Isla laughed, a bitter crack of sound. “I assure you, he most certainly can. Dukes can do anything they wish.”
“Aye, but the scandal of such an action . . . Grayburn would wish to avoid it.”
“Perhaps, but you forget that my brother detests scandal and Balfours in equal measure. I cannot say which side his hatred would favor. Given Gray’s wrath over the mere thought of us courting, I cannot fathom his rage once he discovers we are married.
I do not think the threat of scandal will stay his hand. ”
“Why didn’t you tell me this? Ye were my—” Tavish cut off the rest— Ye were my wife.
Wife. Past tense.
“When?!” The word burst from her. “When was I to have told you? When you betrayed my trust? When you refused to listen, took your commission, and left me so very alone?”
The whip of her hurt cracked across Tavish’s skin.
“I tried to tell you, Captain .” She leaned into the honorific. “I begged you to take me away with you. To not leave me to Gray’s cruel mercy.”
A terrible sort of clanging started in Tavish’s ears. He should have listened. He should have known there was more to her furious pleading that day.
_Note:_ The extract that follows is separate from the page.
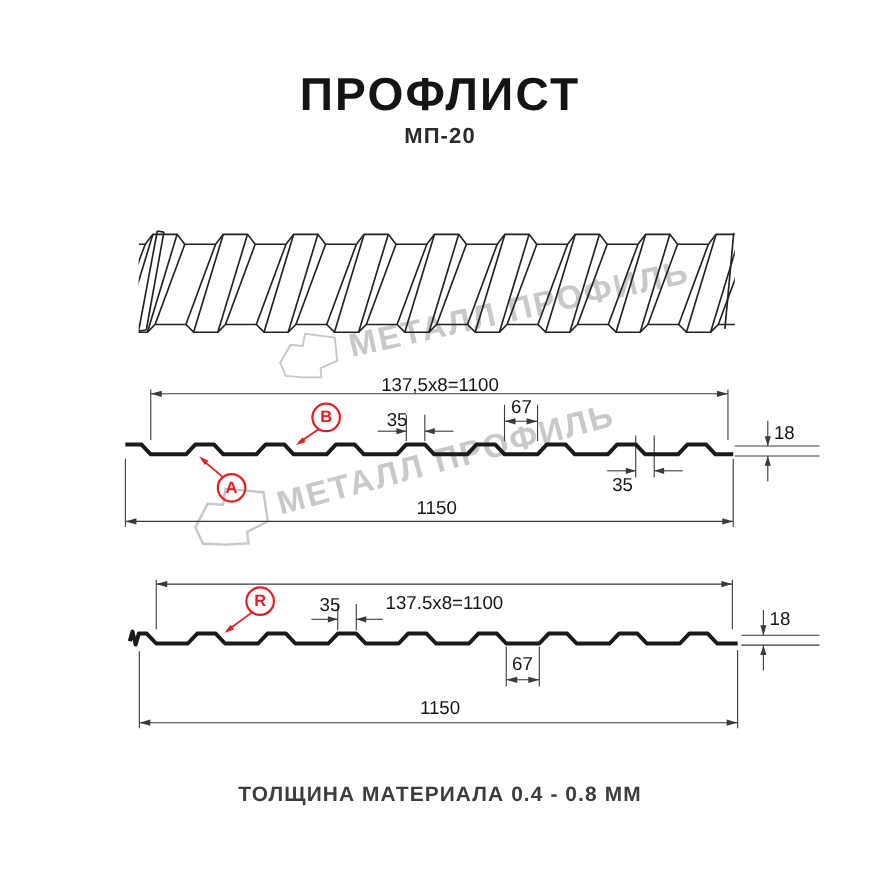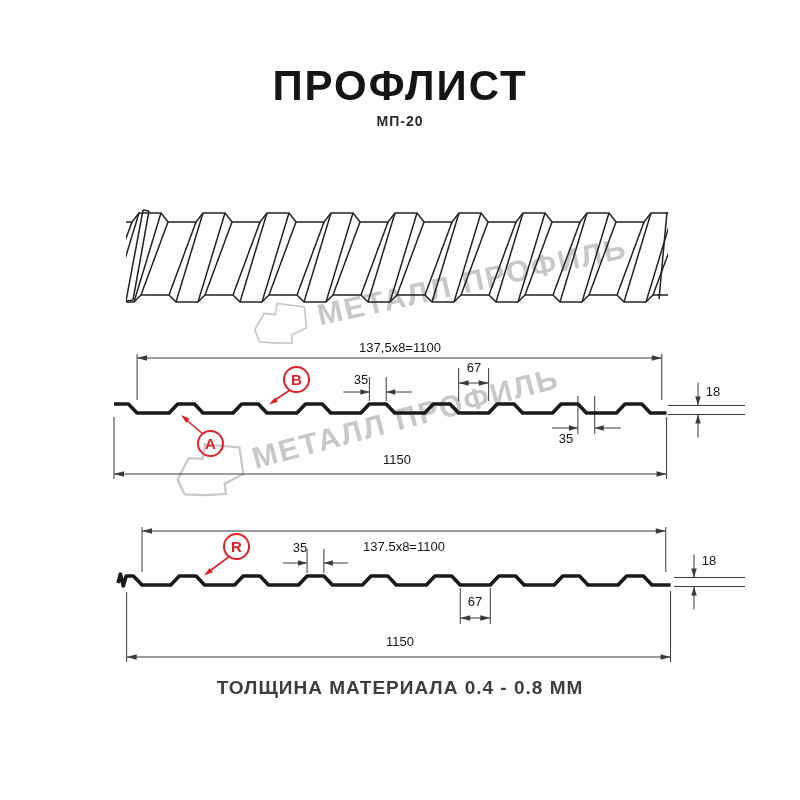"МП-20" .page-subtitle { font-size: 14px -> 20px }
But . . . they had both been so young. So inexperienced with love and relationships and the harsh realities of life outside their own wee sphere .
“Ye should have written me,” he bit out. “I begged ye to write me. I would have found a way to send for ye.”
How, he could scarcely say. But Tavish knew his younger self and the wild pattering of his love for Isla. He would have done anything to have her with him.
“Write you? By what means? Assuming I could send a letter without Gray’s knowledge, I didn’t know where to direct your post,” she huffed, eyes glittering. “It’s not as if you wrote me or sent any word to help ease the path.”
“Ye made me swear not to write ye. I honored that vow.” Even though it nearly killed me , he didn’t add.